===== Document text =====
The integration in the currency union will be a years lasting process and should better take longer. The Turkish currency has always been weak due to economic calamities. The US-Dollar has become a shadow currency in the past decade. Currency policy was never an asset of Turkish governments. Despite the pressure of the IMF, currency policy has not been adjusted to the rest of economic policies in a sufficient manner. Double-digit inflation rates made a stabilization policy rather a never realizable dream. It will take a comprehensive economic effort to enable the Turkish lira/pound to approach the currency union. It this undertaking will be done in a rush manner (for prestigious reasons), the whole European currency system and the stability pact would be destroyed.

Additionally, the presented figures on economic affairs raise a number of questions. Some of the figures (e. g. the GDP) show unnatural and hardly explainable erratic developments. Extreme ups and downs (e. g. differences of 15 % change rates in annual GDP-figures between 2000 and 2001) are usually not the case. Even in crises years (e. g. in 1999/2000) the trend is usually not that volatile as presented. This makes a careful analyst putting serious question marks on the plausibility of the figures mainly submitted by official Turkish institutions. One cannot deny the odium of dubiousness. According to economic development models a country’s economy shows a certain cycle. This has not been the case in Turkey since almost fifteen years. Despite broad support by the IMF the key economic parameter have not improved in the long run (e. g. in a decade-analysis) or improved only marginally. This might not only be due to a possible ‘modeling of the figures’ but also to a very well functioning shadow economy and an even better functioning corrupted public system. The current EU-members have to ask themselves whether they want to accept a new member with a large share of grey economy. Additionally, the governments have not able to get corruption under control. Corruption still remains a very serious issue and is cited by most business persons as the key obstacle for direct foreign investments in Turkey. Despite some improvements, the incentive for the low-paid Turkish civil servants to accept bribe is still considerable. Moreover, the question of the workability of a ‘real Turkish economy’ under EU-conditions must be raised. Finally, the Union’s members have to ask themselves whether they want to finance an economic system, which obviously is rather corrupt and shows no serious tendency to amend this weakness.

Turkey – a cultural wedge in Europe?

Turkey - part or partner of EU ?
Turkey - part or partner of EU ?
=====
Activity list:
(a) Decide whether each statement agrees with the text on Turkey and the EU, answering yes or no and quoting the words that settle it: (i) the US dollar has become a shadow currency in the past decade; (ii) currency policy was always a strength of Turkish governments; (iii) most business persons cite corruption as the key obstacle for direct foreign investments in Turkey.
(b) Repeat the text on Turkey and the EU word for word, starting with "The integration in" and going on through "would be destroyed.".
Rely only on the text on Turkey and the EU.
===== Extracted entries =====
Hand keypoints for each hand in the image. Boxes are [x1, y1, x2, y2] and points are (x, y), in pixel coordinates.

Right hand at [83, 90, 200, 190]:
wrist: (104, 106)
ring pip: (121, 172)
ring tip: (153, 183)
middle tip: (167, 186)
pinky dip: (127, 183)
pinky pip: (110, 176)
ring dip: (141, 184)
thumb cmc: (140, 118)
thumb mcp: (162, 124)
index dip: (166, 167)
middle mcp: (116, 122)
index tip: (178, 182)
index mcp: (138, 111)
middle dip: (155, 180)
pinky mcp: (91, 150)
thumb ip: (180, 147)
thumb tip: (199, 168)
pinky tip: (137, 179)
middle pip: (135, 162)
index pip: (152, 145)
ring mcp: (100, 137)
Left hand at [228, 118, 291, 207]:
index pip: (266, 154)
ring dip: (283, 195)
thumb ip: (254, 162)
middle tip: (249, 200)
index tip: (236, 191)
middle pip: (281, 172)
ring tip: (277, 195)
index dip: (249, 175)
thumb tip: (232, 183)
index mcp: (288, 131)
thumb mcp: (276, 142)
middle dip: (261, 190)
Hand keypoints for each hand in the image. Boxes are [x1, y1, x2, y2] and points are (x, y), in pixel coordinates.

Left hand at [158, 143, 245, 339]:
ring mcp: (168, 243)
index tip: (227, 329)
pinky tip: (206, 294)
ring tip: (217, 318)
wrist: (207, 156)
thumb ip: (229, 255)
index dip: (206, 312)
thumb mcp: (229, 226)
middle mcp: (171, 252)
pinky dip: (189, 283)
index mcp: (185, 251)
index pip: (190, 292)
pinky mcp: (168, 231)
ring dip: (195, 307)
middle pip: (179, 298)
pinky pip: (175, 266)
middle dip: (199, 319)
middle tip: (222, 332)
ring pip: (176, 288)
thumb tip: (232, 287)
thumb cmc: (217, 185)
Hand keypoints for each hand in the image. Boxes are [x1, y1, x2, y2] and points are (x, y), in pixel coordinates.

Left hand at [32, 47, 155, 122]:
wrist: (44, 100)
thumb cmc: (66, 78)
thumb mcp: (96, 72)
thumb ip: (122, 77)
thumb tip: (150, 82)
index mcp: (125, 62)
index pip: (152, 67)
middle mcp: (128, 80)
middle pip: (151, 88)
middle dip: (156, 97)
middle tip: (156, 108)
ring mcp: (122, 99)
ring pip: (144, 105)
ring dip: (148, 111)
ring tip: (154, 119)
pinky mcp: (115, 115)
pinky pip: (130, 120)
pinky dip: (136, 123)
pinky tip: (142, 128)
=====
Answers to the exercises:
(a)
(i) Yes: "The US-Dollar has become a shadow currency in the past decade."
(ii) No: "Currency policy was never an asset of Turkish governments."
(iii) Yes: "Corruption still remains a very serious issue and is cited by most business persons as the key obstacle for direct foreign investments in Turkey."

(b)
The integration in the currency union will be a years lasting process and should better take longer. The Turkish currency has always been weak due to economic calamities. The US-Dollar has become a shadow currency in the past decade. Currency policy was never an asset of Turkish governments. Despite the pressure of the IMF, currency policy has not been adjusted to the rest of economic policies in a sufficient manner. Double-digit inflation rates made a stabilization policy rather a never realizable dream. It will take a comprehensive economic effort to enable the Turkish lira/pound to approach the currency union. It this undertaking will be done in a rush manner (for prestigious reasons), the whole European currency system and the stability pact would be destroyed.